WHAT YOU WILL DO — Pictures are not repeated. Every line from the beginning of the entries through the one with "left elbow: (356, 422)" is restated exactly.

Pixel coordinate listings:

------------------------------

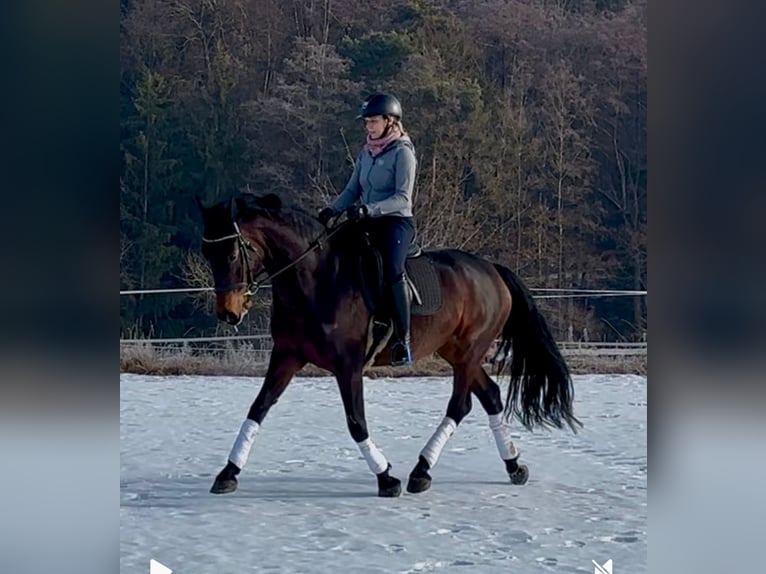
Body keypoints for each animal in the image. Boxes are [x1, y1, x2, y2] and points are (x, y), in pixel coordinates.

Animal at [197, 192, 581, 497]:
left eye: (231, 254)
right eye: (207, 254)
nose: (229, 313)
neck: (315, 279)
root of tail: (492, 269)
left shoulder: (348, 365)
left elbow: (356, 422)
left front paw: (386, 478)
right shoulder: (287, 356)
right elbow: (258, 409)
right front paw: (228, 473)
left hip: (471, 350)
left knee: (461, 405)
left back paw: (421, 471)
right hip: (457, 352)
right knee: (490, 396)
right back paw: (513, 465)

------------------------------

ANSWER FOR THIS EXERCISE —
Body keypoints for each animal in the image. Boxes are [x1, y1, x2, y2] and points are (x, y), in pixel coordinates.

Animal at [197, 192, 581, 497]:
left eye: (231, 254)
right eye: (207, 254)
nose: (229, 313)
neck: (315, 279)
root of tail: (492, 269)
left shoulder: (348, 365)
left elbow: (356, 422)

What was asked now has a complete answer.